[Start of Attachment]

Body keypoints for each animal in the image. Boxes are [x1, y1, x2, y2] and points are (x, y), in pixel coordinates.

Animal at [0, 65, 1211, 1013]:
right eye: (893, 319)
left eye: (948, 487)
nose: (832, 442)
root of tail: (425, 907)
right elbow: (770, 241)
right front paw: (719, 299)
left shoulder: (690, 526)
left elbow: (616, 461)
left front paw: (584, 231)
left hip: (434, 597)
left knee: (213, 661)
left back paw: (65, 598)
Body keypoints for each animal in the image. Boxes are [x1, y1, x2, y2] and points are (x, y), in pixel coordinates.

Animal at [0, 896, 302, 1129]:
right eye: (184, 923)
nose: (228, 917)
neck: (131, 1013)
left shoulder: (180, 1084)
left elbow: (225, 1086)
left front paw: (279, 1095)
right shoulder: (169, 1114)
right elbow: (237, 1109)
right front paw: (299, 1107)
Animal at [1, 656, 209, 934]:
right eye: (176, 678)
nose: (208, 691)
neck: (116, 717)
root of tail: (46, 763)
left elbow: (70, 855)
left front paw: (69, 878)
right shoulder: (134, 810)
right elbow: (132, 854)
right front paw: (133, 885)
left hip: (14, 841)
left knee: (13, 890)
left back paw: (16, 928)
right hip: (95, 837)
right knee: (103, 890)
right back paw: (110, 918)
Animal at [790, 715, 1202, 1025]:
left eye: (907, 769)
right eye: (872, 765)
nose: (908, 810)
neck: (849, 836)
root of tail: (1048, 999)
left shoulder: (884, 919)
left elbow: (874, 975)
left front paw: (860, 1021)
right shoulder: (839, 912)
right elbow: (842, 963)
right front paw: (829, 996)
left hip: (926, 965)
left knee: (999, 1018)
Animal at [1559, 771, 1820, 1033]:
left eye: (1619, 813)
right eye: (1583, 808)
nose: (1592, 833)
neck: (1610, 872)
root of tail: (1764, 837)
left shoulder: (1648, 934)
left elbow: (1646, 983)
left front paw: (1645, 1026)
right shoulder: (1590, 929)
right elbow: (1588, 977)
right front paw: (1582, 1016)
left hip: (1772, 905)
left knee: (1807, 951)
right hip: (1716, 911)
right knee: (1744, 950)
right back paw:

[End of Attachment]

◆ **Try it**: All lines of the data above that include the word "front" must be shown.

◆ **Answer section**:
right front paw: (719, 299)
left front paw: (584, 231)
left front paw: (279, 1095)
right front paw: (299, 1107)
left front paw: (69, 878)
right front paw: (133, 885)
left front paw: (860, 1021)
right front paw: (829, 996)
left front paw: (1645, 1026)
right front paw: (1582, 1016)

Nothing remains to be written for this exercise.